Drexel Students Study Environment on Gunnery Range
May 30, 2012 —
Photo Credit: Burlington County Times
A military combat training base may seem like an unlikely venue for environmental research, but that’s precisely where Drexel biologist Dr. Walter Bien has set up shop. Beyond the runways, control towers and air-to-ground weaponry of the Warren Grove Gunnery Range in Burlington County, NJ, there are over 9000 acres of pristine wilderness, uninhabited by humans. The expansive buffer zone is the perfect location to study plants and animals in their natural habitat—a project Bien has been part of for more than a decade.
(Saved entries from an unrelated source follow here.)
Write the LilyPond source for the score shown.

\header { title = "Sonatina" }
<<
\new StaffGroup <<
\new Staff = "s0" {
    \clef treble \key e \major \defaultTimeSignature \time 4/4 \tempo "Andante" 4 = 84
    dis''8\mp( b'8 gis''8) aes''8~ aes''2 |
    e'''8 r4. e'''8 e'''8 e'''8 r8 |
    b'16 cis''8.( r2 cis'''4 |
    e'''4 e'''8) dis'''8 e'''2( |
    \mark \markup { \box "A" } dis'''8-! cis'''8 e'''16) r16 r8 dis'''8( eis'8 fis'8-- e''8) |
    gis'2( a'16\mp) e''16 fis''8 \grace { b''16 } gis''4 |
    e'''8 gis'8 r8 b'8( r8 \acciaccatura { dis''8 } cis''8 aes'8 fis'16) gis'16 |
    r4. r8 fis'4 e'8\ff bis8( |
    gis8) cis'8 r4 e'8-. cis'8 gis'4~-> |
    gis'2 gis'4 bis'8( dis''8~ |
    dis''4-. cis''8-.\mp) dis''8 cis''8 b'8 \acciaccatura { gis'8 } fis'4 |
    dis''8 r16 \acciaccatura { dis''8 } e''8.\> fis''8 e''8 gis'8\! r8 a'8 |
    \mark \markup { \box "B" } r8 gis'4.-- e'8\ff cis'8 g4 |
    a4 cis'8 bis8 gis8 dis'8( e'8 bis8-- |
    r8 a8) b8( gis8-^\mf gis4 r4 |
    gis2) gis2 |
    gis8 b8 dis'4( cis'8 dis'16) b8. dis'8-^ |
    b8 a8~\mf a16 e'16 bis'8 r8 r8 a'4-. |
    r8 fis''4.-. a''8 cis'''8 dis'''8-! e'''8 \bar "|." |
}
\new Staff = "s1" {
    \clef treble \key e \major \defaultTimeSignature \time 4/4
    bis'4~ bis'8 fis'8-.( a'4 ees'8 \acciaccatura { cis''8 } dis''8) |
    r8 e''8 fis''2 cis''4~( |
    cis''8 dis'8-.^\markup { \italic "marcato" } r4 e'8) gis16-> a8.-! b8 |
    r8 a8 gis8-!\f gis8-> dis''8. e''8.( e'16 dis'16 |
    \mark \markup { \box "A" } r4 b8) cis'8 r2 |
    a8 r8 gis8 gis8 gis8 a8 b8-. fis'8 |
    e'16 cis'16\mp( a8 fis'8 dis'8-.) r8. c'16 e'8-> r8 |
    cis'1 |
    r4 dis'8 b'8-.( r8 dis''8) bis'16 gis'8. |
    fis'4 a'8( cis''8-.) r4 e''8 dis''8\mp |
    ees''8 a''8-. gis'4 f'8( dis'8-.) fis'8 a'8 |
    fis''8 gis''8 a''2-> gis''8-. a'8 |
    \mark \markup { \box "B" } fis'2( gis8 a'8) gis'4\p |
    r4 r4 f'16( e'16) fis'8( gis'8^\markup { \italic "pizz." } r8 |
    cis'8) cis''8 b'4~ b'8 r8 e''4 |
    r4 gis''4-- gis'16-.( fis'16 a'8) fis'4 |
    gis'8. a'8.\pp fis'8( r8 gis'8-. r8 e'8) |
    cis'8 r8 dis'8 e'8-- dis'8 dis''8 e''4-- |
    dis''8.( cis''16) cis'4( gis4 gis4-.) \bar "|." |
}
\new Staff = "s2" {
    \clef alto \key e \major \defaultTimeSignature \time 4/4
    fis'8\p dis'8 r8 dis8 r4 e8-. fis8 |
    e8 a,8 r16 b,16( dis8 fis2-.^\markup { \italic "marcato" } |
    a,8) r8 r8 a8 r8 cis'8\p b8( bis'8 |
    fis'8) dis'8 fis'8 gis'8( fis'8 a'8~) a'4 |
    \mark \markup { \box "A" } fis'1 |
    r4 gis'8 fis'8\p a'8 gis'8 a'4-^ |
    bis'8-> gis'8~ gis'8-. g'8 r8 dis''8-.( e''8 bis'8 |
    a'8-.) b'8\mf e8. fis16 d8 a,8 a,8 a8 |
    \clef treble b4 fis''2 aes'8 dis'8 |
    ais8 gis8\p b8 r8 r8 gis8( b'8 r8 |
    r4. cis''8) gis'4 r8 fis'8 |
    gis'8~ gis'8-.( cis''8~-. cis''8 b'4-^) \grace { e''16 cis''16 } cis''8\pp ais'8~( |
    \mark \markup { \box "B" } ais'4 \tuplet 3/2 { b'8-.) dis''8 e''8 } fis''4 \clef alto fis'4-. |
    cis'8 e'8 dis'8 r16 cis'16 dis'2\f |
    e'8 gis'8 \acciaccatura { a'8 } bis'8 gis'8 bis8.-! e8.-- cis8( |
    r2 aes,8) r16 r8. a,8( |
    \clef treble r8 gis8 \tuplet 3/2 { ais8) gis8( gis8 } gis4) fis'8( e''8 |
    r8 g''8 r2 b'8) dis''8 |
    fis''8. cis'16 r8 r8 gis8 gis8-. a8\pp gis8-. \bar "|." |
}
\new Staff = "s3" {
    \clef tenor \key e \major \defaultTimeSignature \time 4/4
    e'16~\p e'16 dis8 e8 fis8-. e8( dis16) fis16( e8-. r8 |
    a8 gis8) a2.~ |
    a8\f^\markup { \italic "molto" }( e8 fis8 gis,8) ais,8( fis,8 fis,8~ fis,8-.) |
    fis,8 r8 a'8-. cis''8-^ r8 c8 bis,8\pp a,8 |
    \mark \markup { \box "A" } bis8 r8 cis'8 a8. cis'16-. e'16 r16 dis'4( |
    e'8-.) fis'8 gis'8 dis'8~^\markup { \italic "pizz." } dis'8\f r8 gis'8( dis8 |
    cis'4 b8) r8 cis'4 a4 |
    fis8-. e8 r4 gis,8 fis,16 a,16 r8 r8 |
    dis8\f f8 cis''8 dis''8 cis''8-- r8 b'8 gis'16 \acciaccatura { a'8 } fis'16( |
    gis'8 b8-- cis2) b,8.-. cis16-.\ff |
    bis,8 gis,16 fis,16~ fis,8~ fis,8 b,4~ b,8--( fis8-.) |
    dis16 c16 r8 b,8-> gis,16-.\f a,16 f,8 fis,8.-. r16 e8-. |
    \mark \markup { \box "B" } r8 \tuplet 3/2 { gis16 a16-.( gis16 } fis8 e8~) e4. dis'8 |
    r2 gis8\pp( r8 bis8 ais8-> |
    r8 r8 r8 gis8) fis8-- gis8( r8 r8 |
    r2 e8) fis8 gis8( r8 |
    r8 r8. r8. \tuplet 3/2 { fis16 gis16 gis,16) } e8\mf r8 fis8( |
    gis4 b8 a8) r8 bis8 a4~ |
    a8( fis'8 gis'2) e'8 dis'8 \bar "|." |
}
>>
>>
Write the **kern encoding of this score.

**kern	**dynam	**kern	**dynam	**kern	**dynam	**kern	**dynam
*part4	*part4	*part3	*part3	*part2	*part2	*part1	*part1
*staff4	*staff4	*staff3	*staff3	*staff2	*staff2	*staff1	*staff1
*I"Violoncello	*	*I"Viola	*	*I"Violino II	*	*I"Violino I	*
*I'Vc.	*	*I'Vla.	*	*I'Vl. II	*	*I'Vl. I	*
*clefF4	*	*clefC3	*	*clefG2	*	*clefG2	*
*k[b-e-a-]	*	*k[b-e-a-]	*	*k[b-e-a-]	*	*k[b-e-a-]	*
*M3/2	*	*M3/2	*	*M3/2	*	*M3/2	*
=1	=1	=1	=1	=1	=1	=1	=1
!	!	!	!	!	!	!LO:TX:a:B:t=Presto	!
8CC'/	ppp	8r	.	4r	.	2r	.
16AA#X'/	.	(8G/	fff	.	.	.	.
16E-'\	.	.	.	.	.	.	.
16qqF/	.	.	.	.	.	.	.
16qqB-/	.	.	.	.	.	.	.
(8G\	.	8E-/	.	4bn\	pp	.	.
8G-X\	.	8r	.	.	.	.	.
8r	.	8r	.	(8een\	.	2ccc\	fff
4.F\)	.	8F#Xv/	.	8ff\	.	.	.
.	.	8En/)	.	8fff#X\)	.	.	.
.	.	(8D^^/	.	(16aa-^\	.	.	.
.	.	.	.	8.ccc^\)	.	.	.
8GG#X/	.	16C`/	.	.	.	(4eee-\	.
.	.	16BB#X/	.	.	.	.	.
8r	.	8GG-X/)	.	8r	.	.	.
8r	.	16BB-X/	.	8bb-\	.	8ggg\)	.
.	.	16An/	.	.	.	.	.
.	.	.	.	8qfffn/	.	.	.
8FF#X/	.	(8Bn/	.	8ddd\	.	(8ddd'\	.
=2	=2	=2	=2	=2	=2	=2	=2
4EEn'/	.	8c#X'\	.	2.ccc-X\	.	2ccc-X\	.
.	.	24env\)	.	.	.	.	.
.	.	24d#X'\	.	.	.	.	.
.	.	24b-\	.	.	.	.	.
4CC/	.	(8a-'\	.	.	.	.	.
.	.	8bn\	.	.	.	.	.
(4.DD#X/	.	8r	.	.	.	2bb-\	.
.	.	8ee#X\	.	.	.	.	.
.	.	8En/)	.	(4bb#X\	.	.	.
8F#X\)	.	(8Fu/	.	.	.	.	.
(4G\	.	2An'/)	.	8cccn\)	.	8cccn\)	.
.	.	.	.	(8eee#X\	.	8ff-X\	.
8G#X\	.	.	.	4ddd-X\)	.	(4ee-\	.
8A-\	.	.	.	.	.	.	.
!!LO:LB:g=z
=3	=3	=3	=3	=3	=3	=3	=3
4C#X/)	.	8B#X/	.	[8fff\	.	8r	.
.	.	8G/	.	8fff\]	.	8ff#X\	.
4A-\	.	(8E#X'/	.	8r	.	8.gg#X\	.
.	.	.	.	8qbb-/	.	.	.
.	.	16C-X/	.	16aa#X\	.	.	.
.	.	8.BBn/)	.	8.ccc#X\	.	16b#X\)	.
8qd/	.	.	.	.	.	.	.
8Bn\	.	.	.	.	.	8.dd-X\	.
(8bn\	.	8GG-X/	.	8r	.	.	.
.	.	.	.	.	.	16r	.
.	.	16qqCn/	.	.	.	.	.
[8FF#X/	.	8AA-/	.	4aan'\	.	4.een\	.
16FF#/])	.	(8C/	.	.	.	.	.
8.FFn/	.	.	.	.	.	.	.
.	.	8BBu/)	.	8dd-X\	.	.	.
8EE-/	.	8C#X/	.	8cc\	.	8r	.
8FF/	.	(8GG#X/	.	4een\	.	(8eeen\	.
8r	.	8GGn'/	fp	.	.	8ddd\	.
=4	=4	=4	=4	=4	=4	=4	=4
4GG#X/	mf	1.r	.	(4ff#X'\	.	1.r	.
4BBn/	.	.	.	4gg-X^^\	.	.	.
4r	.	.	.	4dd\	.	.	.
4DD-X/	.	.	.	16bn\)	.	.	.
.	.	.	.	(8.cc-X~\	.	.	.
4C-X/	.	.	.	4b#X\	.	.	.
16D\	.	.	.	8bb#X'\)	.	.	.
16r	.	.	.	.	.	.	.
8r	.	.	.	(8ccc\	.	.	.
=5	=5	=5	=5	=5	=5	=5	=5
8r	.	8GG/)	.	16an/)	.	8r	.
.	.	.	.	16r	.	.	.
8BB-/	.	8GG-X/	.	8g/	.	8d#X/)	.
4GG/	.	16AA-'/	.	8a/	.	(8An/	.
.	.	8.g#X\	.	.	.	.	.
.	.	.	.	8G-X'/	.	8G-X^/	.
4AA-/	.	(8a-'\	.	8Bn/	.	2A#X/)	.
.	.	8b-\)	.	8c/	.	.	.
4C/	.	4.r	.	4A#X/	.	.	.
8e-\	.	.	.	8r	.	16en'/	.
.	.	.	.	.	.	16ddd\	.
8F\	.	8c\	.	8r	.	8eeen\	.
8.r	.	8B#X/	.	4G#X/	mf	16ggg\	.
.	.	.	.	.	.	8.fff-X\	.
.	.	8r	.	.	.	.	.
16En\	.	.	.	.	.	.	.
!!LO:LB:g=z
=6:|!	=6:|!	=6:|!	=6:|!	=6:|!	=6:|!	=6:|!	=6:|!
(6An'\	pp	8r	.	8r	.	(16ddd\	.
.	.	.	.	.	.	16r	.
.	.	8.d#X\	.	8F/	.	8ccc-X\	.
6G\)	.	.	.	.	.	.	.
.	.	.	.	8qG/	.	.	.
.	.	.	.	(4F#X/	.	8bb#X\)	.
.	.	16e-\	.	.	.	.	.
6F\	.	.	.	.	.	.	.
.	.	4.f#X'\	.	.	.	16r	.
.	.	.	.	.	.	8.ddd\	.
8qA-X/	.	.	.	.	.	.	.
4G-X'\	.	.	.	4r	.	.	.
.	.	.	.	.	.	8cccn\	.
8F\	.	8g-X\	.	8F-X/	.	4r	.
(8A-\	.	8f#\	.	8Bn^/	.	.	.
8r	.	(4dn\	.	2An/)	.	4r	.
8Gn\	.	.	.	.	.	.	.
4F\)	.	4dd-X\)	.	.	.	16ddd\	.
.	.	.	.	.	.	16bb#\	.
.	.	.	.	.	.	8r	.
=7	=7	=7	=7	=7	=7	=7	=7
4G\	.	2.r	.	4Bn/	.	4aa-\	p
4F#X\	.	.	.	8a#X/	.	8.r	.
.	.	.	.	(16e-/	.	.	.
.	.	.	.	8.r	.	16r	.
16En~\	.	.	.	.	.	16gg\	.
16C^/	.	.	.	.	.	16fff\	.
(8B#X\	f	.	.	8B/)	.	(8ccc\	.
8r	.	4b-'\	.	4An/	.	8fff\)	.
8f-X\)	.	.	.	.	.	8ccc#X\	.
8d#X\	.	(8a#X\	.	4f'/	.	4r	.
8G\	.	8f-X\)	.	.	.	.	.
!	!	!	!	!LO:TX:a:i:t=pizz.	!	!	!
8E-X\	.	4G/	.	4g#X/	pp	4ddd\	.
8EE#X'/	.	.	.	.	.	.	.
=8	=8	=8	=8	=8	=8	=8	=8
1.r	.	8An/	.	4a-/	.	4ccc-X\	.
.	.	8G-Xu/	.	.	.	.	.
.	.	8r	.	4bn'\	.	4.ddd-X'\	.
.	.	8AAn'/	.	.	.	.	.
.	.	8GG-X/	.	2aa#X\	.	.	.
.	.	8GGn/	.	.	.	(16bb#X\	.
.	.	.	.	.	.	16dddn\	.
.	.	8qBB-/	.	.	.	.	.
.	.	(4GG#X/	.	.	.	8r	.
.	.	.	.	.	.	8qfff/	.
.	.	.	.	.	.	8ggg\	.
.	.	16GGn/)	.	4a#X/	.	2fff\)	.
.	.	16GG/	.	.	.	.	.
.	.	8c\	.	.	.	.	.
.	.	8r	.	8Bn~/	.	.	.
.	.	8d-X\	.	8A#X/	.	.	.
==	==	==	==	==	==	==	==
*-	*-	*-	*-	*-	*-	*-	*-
The military invited Bien and his students to the gunnery back in 2000 as part of the Sikes Act. Under the federal mandate, military sites are required to orchestrate wildlife conservation efforts, while effectively maintaining the environment in the surrounding areas. The mutually beneficial relationship has allowed the military to save money hiring expensive contractors, while giving Bien and his students access to one of the rarest ecosystems in the region.
Warren Grove is situated in the heart of New Jersey’s Pine Barrens, a diverse and densely wooded National Reserve located on over one million acres of dry, sandy soil. Bien and his students have studied 32 endangered or threatened species thus far at Warren Grove, and are currently working on a project to keep snakes off of local roadways.
The work of Bien and his students was recently published in the Burlington County Times.